Tuesday is shaping up to be a be a good day to own Chinese tech stocks, as rumors continue to mount that Chinese President Xi Jinping's government is about to step into the stock market in a big (and good) way, to help reverse a slide in investor sentiment that has cost the Shanghai Composite Index about 18% over the last nine months.

Shares of popular Chinese internet search giant Baidu (BIDU 0.80%) are up 3.8% through 11:45 a.m. ET, while Chinese electric vehicle (EV) companies Nio (NIO) and XPeng (XPEV -0.32%) are up an even more optimistic 8.5% and 10.5%, respectively.

Chinese stocks "leap" in the leap year

It's not even just these three stocks that are performing well today, either. "Battered Chinese stocks leapt to their largest one-day gain in two years," reported Reuters earlier this morning. President Xi is planning to have a sit-down with state securities regulators to talk about means of curbing short-selling of Chinese shares. At the same time, China's so-called "national team" of largely state-controlled investment funds is said to be planning to buy more shares of Chinese companies in an effort to prop up stock prices.

And this makes sense. In the recently published book China's World View, Tsinghua University economics professor David Daokui Li (director of China's Academic Center for Chinese Economic Practice and Thinking) explains that China's government views itself as "all-responsible" for not just the health of its economy in general, but also for the personal finances of its citizens, acting in loco parentis even to the extent that it will intervene in the economy to protect investors from their own mistakes. As a result, whenever the government "feels a large number of households or citizens might be wounded" by an economic development -- such as a slumping stock market -- the government feels not just entitled, but compelled to intervene.
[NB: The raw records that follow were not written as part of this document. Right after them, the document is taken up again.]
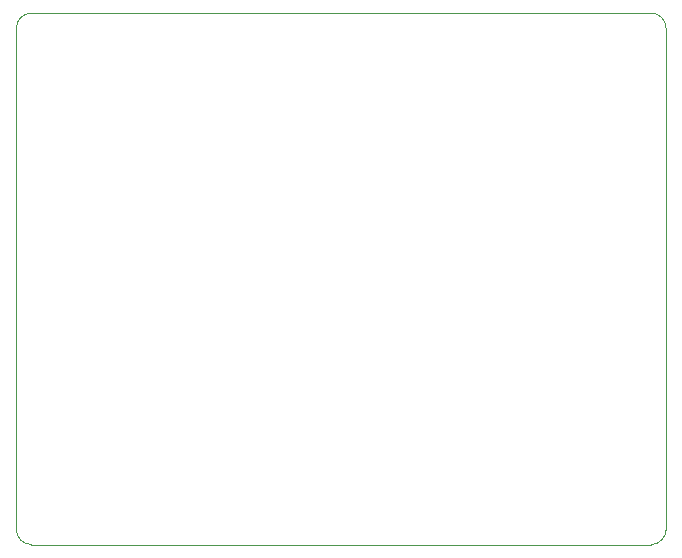
<source format=gbr>
%TF.GenerationSoftware,Altium Limited,Altium Designer,24.2.2 (26)*%
G04 Layer_Color=0*
%FSLAX45Y45*%
%MOMM*%
%TF.SameCoordinates,D2FE35CC-22CD-4169-9643-A2803306E4A1*%
%TF.FilePolarity,Positive*%
%TF.FileFunction,Profile,NP*%
%TF.Part,Single*%
G01*
G75*
%TA.AperFunction,Profile*%
%ADD55C,0.02540*%
D55*
X0Y127000D02*
Y4373000D01*
D02*
G02*
X127000Y4500000I127000J0D01*
G01*
X5373000D01*
D02*
G02*
X5500000Y4373000I0J-127000D01*
G01*
Y127000D01*
D02*
G02*
X5373000Y0I-127000J0D01*
G01*
X127000D01*
D02*
G02*
X0Y127000I0J127000D01*
G01*
%TF.MD5,3df183f643cc5db6fe2b3b4a0d390157*%
M02*

</source>
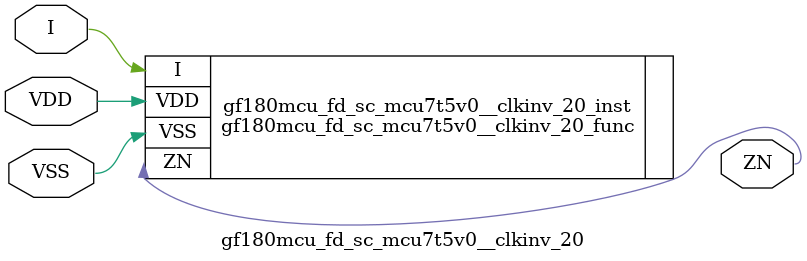
<source format=v>

module gf180mcu_fd_sc_mcu7t5v0__clkinv_20( I, ZN, VDD, VSS );
input I;
inout VDD, VSS;
output ZN;

   `ifdef FUNCTIONAL  //  functional //

	gf180mcu_fd_sc_mcu7t5v0__clkinv_20_func gf180mcu_fd_sc_mcu7t5v0__clkinv_20_behav_inst(.I(I),.ZN(ZN),.VDD(VDD),.VSS(VSS));

   `else

	gf180mcu_fd_sc_mcu7t5v0__clkinv_20_func gf180mcu_fd_sc_mcu7t5v0__clkinv_20_inst(.I(I),.ZN(ZN),.VDD(VDD),.VSS(VSS));

	// spec_gates_begin


	// spec_gates_end



   specify

	// specify_block_begin

	// comb arc I --> ZN
	 (I => ZN) = (1.0,1.0);

	// specify_block_end

   endspecify

   `endif

endmodule

</source>
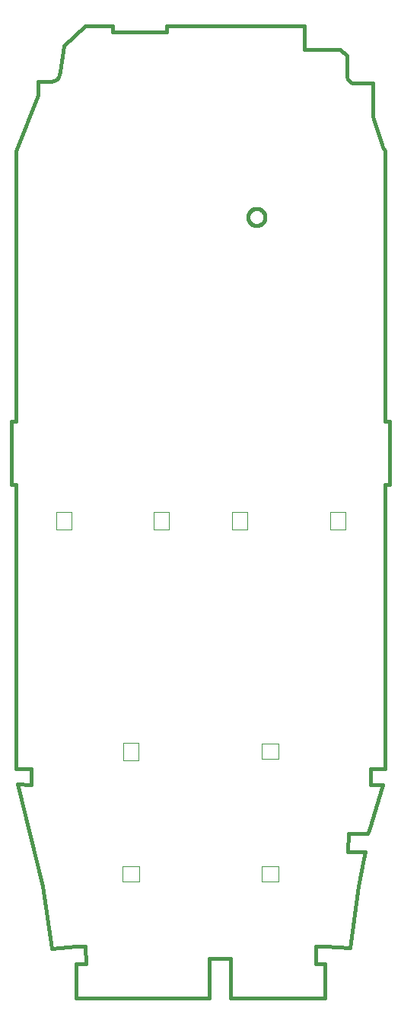
<source format=gm1>
G04 #@! TF.GenerationSoftware,KiCad,Pcbnew,8.0.4*
G04 #@! TF.CreationDate,2025-03-19T09:33:49+11:00*
G04 #@! TF.ProjectId,nokia,6e6f6b69-612e-46b6-9963-61645f706362,rev?*
G04 #@! TF.SameCoordinates,Original*
G04 #@! TF.FileFunction,Profile,NP*
%FSLAX46Y46*%
G04 Gerber Fmt 4.6, Leading zero omitted, Abs format (unit mm)*
G04 Created by KiCad (PCBNEW 8.0.4) date 2025-03-19 09:33:49*
%MOMM*%
%LPD*%
G01*
G04 APERTURE LIST*
G04 #@! TA.AperFunction,Profile*
%ADD10C,0.050000*%
G04 #@! TD*
G04 #@! TA.AperFunction,Profile*
%ADD11C,0.399999*%
G04 #@! TD*
G04 APERTURE END LIST*
D10*
X33800000Y-112750000D02*
X35700000Y-112750000D01*
X35700000Y-114450000D01*
X33800000Y-114450000D01*
X33800000Y-112750000D01*
X33900000Y-99050000D02*
X35600000Y-99050000D01*
X35600000Y-100950000D01*
X33900000Y-100950000D01*
X33900000Y-99050000D01*
X46015000Y-73400000D02*
X47715000Y-73400000D01*
X47715000Y-75300000D01*
X46015000Y-75300000D01*
X46015000Y-73400000D01*
X49300000Y-99150000D02*
X51200000Y-99150000D01*
X51200000Y-100850000D01*
X49300000Y-100850000D01*
X49300000Y-99150000D01*
X49300000Y-112775000D02*
X51200000Y-112775000D01*
X51200000Y-114475000D01*
X49300000Y-114475000D01*
X49300000Y-112775000D01*
D11*
X32710000Y-20011414D02*
X38710000Y-20011414D01*
X38710000Y-19361414D01*
X54000000Y-19361414D01*
X54000000Y-22000000D01*
X55900000Y-22000000D01*
X58043600Y-22000000D01*
X58743594Y-22700000D01*
X58743564Y-24550764D01*
X58800000Y-25050764D01*
X58900000Y-25250764D01*
X59050000Y-25450764D01*
X59200000Y-25600764D01*
X59400000Y-25700764D01*
X59600000Y-25750764D01*
X59750000Y-25750764D01*
X59950000Y-25750076D01*
X61663401Y-25750764D01*
X61663401Y-29422756D01*
X62773526Y-32816461D01*
X63036104Y-33238764D01*
X63036104Y-63300000D01*
X63536104Y-63300000D01*
X63536104Y-70300000D01*
X63036104Y-70300000D01*
X63036104Y-101950000D01*
X61400000Y-101950000D01*
X61400000Y-103650000D01*
X62778579Y-103658580D01*
X61236332Y-108795765D01*
X61100000Y-109095765D01*
X58941041Y-109095765D01*
X58900000Y-111100000D01*
X60817200Y-111102832D01*
X60686364Y-111897377D01*
X60092057Y-114987095D01*
X59079399Y-121846959D01*
X56359467Y-121611000D01*
X55350000Y-121650000D01*
X55315781Y-123598519D01*
X56359467Y-123611000D01*
X56359467Y-127361530D01*
X45859000Y-127361530D01*
X45859000Y-122961000D01*
X43459000Y-122961000D01*
X43459000Y-127361530D01*
X28659352Y-127361530D01*
X28659352Y-123611000D01*
X29702428Y-123598519D01*
X29700000Y-121650000D01*
X28659352Y-121611000D01*
X25938684Y-121851668D01*
X24926762Y-114987095D01*
X22143849Y-103639247D01*
X23650000Y-103650000D01*
X23650000Y-101950000D01*
X21938102Y-101950000D01*
X21938102Y-70300000D01*
X21438102Y-70300000D01*
X21438102Y-63300000D01*
X21938102Y-63300000D01*
X21938102Y-33238853D01*
X24446323Y-27029904D01*
X24446323Y-25500764D01*
X25850000Y-25500764D01*
X26150000Y-25450000D01*
X26500000Y-25300000D01*
X26700000Y-25050000D01*
X26800000Y-24800000D01*
X26870000Y-24400000D01*
X27270101Y-21550000D01*
X29620101Y-19361414D01*
X32710000Y-19361414D01*
X32710000Y-20011414D01*
D10*
X26400000Y-73400000D02*
X28100000Y-73400000D01*
X28100000Y-75300000D01*
X26400000Y-75300000D01*
X26400000Y-73400000D01*
X37310000Y-73400000D02*
X39010000Y-73400000D01*
X39010000Y-75300000D01*
X37310000Y-75300000D01*
X37310000Y-73400000D01*
X56925000Y-73400000D02*
X58625000Y-73400000D01*
X58625000Y-75300000D01*
X56925000Y-75300000D01*
X56925000Y-73400000D01*
D11*
X48772287Y-39654860D02*
X48820518Y-39658536D01*
X48868048Y-39664584D01*
X48914818Y-39672943D01*
X48960766Y-39683555D01*
X49005834Y-39696359D01*
X49049963Y-39711295D01*
X49093091Y-39728306D01*
X49135161Y-39747329D01*
X49176111Y-39768307D01*
X49215883Y-39791178D01*
X49254417Y-39815885D01*
X49291654Y-39842366D01*
X49327532Y-39870563D01*
X49361994Y-39900415D01*
X49394979Y-39931864D01*
X49426427Y-39964849D01*
X49456279Y-39999310D01*
X49484476Y-40035189D01*
X49510957Y-40072425D01*
X49535664Y-40110959D01*
X49558536Y-40150731D01*
X49579513Y-40191682D01*
X49598537Y-40233751D01*
X49615547Y-40276880D01*
X49630484Y-40321008D01*
X49643288Y-40366076D01*
X49653899Y-40412025D01*
X49662259Y-40458794D01*
X49668306Y-40506324D01*
X49671982Y-40554556D01*
X49673227Y-40603429D01*
X49672076Y-40650542D01*
X49668610Y-40697336D01*
X49662862Y-40743733D01*
X49654865Y-40789656D01*
X49644650Y-40835025D01*
X49632250Y-40879764D01*
X49617697Y-40923794D01*
X49601024Y-40967037D01*
X49582262Y-41009417D01*
X49561444Y-41050854D01*
X49538601Y-41091270D01*
X49513767Y-41130589D01*
X49486974Y-41168732D01*
X49458253Y-41205621D01*
X49427637Y-41241179D01*
X49395159Y-41275327D01*
X49361029Y-41307824D01*
X49325488Y-41338459D01*
X49288614Y-41367200D01*
X49250486Y-41394014D01*
X49211180Y-41418869D01*
X49170776Y-41441734D01*
X49129350Y-41462574D01*
X49086981Y-41481359D01*
X49043746Y-41498056D01*
X48999724Y-41512633D01*
X48954992Y-41525057D01*
X48909628Y-41535296D01*
X48863710Y-41543318D01*
X48817316Y-41549090D01*
X48770524Y-41552581D01*
X48723412Y-41553758D01*
X48676283Y-41552605D01*
X48629473Y-41549137D01*
X48583061Y-41543386D01*
X48537124Y-41535383D01*
X48491740Y-41525162D01*
X48446987Y-41512754D01*
X48402944Y-41498191D01*
X48359688Y-41481507D01*
X48317297Y-41462732D01*
X48275849Y-41441900D01*
X48235422Y-41419043D01*
X48196094Y-41394193D01*
X48157944Y-41367383D01*
X48121048Y-41338644D01*
X48085486Y-41308009D01*
X48051334Y-41275510D01*
X48018835Y-41241358D01*
X47988200Y-41205795D01*
X47959461Y-41168899D01*
X47932650Y-41130749D01*
X47907800Y-41091421D01*
X47884942Y-41050994D01*
X47864110Y-41009546D01*
X47845336Y-40967155D01*
X47828651Y-40923898D01*
X47814089Y-40879855D01*
X47801681Y-40835102D01*
X47791459Y-40789718D01*
X47783456Y-40743781D01*
X47777705Y-40697368D01*
X47774237Y-40650558D01*
X47773085Y-40603429D01*
X47774252Y-40556349D01*
X47777734Y-40509586D01*
X47783498Y-40463216D01*
X47791511Y-40417318D01*
X47801741Y-40371971D01*
X47814157Y-40327252D01*
X47828725Y-40283239D01*
X47845413Y-40240011D01*
X47864190Y-40197646D01*
X47885022Y-40156222D01*
X47907878Y-40115817D01*
X47932726Y-40076509D01*
X47959532Y-40038377D01*
X47988266Y-40001498D01*
X48018894Y-39965952D01*
X48051384Y-39931815D01*
X48085526Y-39899330D01*
X48121077Y-39868707D01*
X48157961Y-39839978D01*
X48196099Y-39813177D01*
X48235413Y-39788336D01*
X48275826Y-39765485D01*
X48317259Y-39744659D01*
X48359634Y-39725889D01*
X48402875Y-39709207D01*
X48446902Y-39694645D01*
X48491639Y-39682237D01*
X48537006Y-39672013D01*
X48582927Y-39664007D01*
X48629322Y-39658250D01*
X48676116Y-39654776D01*
X48723229Y-39653615D01*
X48723414Y-39653615D01*
X48772287Y-39654860D01*
M02*

</source>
So while here in America we might wonder whether there will be government intervention to fix a bear market, it appears that the Chinese interpretation of what's happening today is much clearer cut: If the stock market is down, the government will certainly intervene.

What does this mean for Baidu, Nio, and XPeng stocks?

This helps to explain the very strong reaction to even just rumors that President Xi is concerned about weakness in China's stock market. Intervention there is being taken as a sure thing -- and therefore, it's a sure thing that stocks will be going up, at least in the short term.

Reuters cautions that "economic fundamentals remain unchanged" in China, where consumer confidence is down, exports are down, and corporate and local government debt levels are up. None of that is good for stock prices in the long term, but in the short term, buying pressure from state-owned enterprises could force stock prices up.

Longer-term, it's still fundamentals that matter, and from that perspective, I have to say I'm not overly optimistic about either XPeng's or Nio's chances. At both of these electric car companies, sales have begun rising again after a slump in the first half of 2023. But at both companies, losses continue to rise as well. (It almost seems that the more EVs these companies sell, the more money they lose!)

In contrast, Baidu -- whose sales are also inching higher -- remains solidly profitable with $3.1 billion in trailing earnings and $3.4 billion in trailing free cash flow. At a market capitalization of only $36.2 billion, and with a rock-solid balance sheet boasting $14.5 billion in net cash, this stock already sells for an enterprise-value-to-free-cash-flow ratio of only 6.4, and with a growth rate projected at 32.5% annually over the next five years -- before counting the effects of any government stimulus to the economy!